Sometimes, the best intentions to help can end up backfiring and causing more problems. Throwing pills at a problem is usually never the appropriate solution. We need to approach mental illness from a multi-faceted point of view, including potentially using medication, but adding other therapies, such as cognitive behavioral therapy and others. Fortunately, one of the biggest deterrents we have at our disposal is friends and family. If you see someone who is acting irrationally, or doing things that aren’t normal, say something. Don’t be the person who reflects on a major act of violence and say, “Yep! I knew he was gonna do that.” Be a part of the solution.

So, what do we do about this? Is mental health really relevant in the non-existent epidemic of mass violence and shootings? Absolutely it is! We need to implement a broad range of treatments and make them widely available to those in need. We need to be less quick to jump into shoving a pill down someone’s throat and consider the consequences of those treatments. Unfortunately, sometimes the only way to see some of these effects is to do post-market surveillance on medications, meaning bad things have to happen before we know why.

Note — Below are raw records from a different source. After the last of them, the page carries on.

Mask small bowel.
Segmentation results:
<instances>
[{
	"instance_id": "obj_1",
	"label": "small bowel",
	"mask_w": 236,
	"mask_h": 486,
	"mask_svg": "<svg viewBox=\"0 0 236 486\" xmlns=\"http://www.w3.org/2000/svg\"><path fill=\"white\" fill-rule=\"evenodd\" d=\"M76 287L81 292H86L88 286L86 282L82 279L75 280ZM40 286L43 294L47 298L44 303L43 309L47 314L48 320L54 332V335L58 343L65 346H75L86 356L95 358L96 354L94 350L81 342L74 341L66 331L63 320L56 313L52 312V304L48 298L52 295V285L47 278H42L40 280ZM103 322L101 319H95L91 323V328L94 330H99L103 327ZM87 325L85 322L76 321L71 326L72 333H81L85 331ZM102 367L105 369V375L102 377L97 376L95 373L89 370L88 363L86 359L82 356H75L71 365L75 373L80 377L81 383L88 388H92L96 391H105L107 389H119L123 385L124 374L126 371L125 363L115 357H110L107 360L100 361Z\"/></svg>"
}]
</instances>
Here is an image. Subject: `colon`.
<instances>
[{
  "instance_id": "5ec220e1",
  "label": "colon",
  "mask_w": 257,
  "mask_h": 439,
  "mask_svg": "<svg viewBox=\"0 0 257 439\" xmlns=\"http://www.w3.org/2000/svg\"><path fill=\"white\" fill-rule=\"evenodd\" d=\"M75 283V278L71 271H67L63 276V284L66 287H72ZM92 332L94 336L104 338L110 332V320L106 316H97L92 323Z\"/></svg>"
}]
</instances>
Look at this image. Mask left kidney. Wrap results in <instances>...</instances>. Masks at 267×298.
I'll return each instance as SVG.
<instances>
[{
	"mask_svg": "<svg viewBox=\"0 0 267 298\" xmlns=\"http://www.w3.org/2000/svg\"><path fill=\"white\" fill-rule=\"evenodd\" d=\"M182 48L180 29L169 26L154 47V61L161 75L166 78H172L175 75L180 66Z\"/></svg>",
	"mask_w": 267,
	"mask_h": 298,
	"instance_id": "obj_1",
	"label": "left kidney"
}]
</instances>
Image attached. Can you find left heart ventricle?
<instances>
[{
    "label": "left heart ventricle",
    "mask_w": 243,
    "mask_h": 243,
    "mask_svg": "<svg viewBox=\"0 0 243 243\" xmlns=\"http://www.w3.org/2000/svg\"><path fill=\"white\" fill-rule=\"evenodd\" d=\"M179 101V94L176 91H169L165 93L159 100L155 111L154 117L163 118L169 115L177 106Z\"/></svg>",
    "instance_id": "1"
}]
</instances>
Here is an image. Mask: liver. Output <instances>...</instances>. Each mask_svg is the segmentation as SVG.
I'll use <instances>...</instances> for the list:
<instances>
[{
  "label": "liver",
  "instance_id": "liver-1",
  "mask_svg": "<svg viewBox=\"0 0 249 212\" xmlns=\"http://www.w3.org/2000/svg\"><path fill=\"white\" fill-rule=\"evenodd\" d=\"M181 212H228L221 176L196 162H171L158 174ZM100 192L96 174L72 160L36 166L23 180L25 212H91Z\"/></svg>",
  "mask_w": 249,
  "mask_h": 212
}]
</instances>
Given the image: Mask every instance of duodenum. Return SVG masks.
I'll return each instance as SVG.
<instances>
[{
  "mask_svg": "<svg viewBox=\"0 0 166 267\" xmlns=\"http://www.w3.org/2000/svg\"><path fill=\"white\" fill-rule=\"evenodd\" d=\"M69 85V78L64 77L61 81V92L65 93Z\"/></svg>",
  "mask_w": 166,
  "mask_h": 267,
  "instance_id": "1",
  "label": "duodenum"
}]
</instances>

There are a lot of perpetrators of mass violence lately who have been taken in to custody, unharmed. These people need to be studied in depth to see their motivations, thought process, mental illness attributes, and actions to help us learn what actions and steps we need to take to help reduce the number of events. HIPAA (Health Insurance Portability and Accountability Act) will likely be a hindrance to many of these efforts, especially in those who are deceased as there is no chance they will be able to consent to the release of their medical records. Congress will need to act to amend the HIPAA protections to allow this to be studied in greater depth.

Comments
No. 1-5
Sam Jenkins
Sam Jenkins

Editor

Interesting post, Three Patriots!

Big Redd
Big Redd

There is a responsibility of the consumer to properly handle their medications. The medical professional while entrusted with a lot is still just a consultant and should have what they say evaluated by those that can. Most people are not aware of healthcare options in their area and in the case of pharmeceutical medications that people use for depression doctors are often grossly un prepared for the maintenance and care required to keep that person in line. The depression discussion as it pertains to guns is a smoke screen diversion.

ThreePatriots
ThreePatriots

Editor

That is true, usually the mentally ill are victims of violence quite often. And like you, I am not sure what the answers are. On one hand, you want to see strong research into medications to know exactly what they do and don't do before prescribing them to the general population, but on the other hand, you don't want to delay a potentially life saving medication from use in the general population either. It's a thin line that is always going to be on the wrong side, depending on whose eyes you are seeing it through.

Filibuster69
Filibuster69

Editor

@ThreePatriots that is very interesting. I know that like you said there have been many studies that have found to show that those with mental illness are actually more likely to be victims of violence. That said it is, as you said, a proven fact that many meds that are meant to help can have very extreme side effects that do more harm than good. I do think that one thing that needs to be done is to, and I don’t know how, find away to keep pharmaceutical companies in check so that they don’t rush a drug out on the mark that can turn out to be harmful. Again, whether or not that is realist or even possible remains to be seen. But as has been proven again and again money always comes first regardless of good intentions.

Jon Saltzman
Jon Saltzman

Editor

Great post Three- welcome back! I agree that much more has to be done here, including allowing families of people with a mental illness to intervene on a family member's behalf rather than being shut out of it by well-intended​, but unrealistic laws.